### EXTRAIT DU DOCUMENT:
▬▬▬

# sobre dans le langage courant ?



## nasti

Rebonjour 

Je sais, il y a plusieurs discussions sur ce forum au sujet du _sobre_ et de la _sobriété_. Selon elles, _sobre_ peut être utilisé dans le sens : _pas ivre_.

Néanmoins, cet adjectif est-il réellement utilisé dans le langage courant ? 

Par ex. _Je peux conduire, je suis sobre._

Diriez-vous une telle phrase ?

Ou plutôt :

Je peux conduire, je suis pas ivre. (= j'ai rien bu ou presque rien bu)

Ou autrement ?

Merci !!!


----------



## snarkhunter

Je ne sais pas si j'utiliserais l'adjectif "sobre", même si j'étais concerné. Je pense que je dirais sans doute plutôt que "je n'ai (pas / rien) bu". Mais, dans la modeste réalité de mon cas personnel, j'explique habituellement que "je ne bois jamais". Néanmoins, "sobre" me semble ici convenir à ce que tu veux exprimer.


----------



## xmarabout

Comme vous l'indiquez, _sobre_ peut très bien être utilisé pour parler de l'alcool... Je rassure ma femme avant de sortir en lui disant que je resterai sobre  donc, que je ne boirai pas... Mais cet adjectif peut également indiqué une absence de luxe ou de décoration excessive: _un intérieur sobre_ (sans décoration tape-à-l'oeil).


----------



## TitTornade

xmarabout said:


> Je rassure ma femme avant de sortir en lui disant que je resterai sobre  donc, que je ne boirai pas...


 
Bonjour,
Est-ce que dans cette phrase, _sobre_ signifie que tu ne boiras pas du tout ou que tu seras raisonnable (que tu boiras moins que le maximum autorisé par la loi, par exemple) ?

▬▬▬

### DONNÉES FOURNIES:
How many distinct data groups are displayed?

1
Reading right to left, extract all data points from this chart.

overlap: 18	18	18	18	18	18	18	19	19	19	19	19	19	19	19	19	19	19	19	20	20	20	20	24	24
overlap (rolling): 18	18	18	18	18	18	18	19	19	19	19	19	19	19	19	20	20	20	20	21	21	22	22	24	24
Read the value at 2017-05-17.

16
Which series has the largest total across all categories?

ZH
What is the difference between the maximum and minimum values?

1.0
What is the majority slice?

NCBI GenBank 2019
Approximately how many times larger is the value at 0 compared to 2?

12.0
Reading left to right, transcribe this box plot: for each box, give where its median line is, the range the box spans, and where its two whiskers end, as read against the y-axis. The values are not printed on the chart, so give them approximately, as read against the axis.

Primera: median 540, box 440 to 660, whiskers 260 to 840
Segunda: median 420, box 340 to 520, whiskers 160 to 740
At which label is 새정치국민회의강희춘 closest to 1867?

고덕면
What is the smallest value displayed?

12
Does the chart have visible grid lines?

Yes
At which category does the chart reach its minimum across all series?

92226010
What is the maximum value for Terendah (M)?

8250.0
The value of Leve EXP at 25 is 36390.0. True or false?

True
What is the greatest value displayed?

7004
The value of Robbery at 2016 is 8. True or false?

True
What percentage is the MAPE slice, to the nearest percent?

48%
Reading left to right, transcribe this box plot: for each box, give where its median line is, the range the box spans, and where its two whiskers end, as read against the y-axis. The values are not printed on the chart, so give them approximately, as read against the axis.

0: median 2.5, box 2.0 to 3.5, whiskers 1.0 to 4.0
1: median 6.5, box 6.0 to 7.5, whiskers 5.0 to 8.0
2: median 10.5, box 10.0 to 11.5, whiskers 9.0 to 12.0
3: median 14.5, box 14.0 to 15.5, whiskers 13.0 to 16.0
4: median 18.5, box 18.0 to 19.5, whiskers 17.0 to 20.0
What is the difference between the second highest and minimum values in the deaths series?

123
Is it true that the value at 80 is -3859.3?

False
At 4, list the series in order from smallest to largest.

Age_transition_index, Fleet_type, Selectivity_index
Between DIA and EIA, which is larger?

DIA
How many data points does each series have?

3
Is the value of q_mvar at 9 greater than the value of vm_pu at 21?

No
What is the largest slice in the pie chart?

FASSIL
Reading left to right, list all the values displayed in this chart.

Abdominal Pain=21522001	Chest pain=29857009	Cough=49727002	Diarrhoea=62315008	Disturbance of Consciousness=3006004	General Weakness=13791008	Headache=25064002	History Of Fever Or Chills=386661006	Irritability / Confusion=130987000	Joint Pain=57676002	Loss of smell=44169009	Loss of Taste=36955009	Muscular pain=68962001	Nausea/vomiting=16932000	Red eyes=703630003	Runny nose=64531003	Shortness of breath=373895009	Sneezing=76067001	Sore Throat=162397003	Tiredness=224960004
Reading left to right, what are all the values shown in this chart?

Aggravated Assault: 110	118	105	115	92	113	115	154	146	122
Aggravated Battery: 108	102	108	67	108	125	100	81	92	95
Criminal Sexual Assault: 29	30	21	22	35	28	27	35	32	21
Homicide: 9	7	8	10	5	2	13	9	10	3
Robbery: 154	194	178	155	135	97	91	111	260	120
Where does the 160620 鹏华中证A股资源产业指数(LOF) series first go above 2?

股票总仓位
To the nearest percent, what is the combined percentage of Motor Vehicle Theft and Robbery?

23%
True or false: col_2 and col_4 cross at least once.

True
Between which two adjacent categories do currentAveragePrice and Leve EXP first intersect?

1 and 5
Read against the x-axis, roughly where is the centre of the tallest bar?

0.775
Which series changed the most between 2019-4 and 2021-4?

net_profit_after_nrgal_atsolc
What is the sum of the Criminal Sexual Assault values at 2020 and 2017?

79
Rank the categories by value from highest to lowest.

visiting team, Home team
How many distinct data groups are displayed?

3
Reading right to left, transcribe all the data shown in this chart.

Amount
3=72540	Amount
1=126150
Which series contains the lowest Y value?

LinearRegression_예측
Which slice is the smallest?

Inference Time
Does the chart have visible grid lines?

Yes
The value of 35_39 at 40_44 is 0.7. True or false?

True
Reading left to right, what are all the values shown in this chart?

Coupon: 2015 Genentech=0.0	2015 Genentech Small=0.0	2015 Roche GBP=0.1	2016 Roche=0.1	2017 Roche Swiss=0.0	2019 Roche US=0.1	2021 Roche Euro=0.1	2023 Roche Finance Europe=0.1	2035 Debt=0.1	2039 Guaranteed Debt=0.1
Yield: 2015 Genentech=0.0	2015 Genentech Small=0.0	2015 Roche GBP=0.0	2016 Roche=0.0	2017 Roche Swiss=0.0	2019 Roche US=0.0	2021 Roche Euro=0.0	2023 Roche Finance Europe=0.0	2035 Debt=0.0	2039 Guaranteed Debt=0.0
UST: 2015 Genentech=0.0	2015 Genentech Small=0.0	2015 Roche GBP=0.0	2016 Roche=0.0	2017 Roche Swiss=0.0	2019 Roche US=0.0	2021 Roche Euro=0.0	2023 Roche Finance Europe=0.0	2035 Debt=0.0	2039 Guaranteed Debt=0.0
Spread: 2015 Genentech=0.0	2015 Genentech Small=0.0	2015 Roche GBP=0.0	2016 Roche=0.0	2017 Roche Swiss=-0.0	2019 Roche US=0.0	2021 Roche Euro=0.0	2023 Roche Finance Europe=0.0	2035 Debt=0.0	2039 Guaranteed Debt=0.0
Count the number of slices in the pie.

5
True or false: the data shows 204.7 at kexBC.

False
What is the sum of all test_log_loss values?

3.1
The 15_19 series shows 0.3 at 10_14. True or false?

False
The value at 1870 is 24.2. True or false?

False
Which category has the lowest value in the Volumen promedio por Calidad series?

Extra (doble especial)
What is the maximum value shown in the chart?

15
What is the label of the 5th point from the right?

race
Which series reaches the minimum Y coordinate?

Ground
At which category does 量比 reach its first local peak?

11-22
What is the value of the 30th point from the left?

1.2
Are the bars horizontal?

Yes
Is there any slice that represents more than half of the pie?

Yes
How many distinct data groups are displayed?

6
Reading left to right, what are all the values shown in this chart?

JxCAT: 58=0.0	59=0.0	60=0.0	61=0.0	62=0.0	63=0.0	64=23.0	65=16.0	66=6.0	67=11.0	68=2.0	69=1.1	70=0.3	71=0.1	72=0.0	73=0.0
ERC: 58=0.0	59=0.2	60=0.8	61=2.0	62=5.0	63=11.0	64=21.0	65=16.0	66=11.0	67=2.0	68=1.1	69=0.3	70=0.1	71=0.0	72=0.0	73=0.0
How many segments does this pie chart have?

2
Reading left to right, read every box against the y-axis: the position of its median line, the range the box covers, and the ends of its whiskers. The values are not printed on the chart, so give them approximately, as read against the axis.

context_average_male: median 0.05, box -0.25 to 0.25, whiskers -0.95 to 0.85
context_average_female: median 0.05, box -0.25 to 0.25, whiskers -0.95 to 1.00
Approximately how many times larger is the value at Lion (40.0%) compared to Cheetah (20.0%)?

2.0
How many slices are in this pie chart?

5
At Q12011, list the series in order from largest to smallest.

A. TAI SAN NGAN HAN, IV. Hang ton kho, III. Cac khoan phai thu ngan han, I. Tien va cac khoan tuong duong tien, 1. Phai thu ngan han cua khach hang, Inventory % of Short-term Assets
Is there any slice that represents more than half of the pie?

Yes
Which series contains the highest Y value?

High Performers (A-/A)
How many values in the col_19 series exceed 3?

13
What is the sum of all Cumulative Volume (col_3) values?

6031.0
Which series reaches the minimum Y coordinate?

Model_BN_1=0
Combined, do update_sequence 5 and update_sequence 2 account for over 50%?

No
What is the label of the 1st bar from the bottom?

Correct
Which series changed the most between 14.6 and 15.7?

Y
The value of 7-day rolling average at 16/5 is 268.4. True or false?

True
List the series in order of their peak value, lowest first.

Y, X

▬▬▬

### BUT DE L'EXERCICE:
Dans la discussion sur l'adjectif « sobre », relevez s'il vous plaît le pseudonyme de chaque participant qui y publie un message.

### EXERCICE CORRIGÉ:
nasti, snarkhunter, xmarabout, TitTornade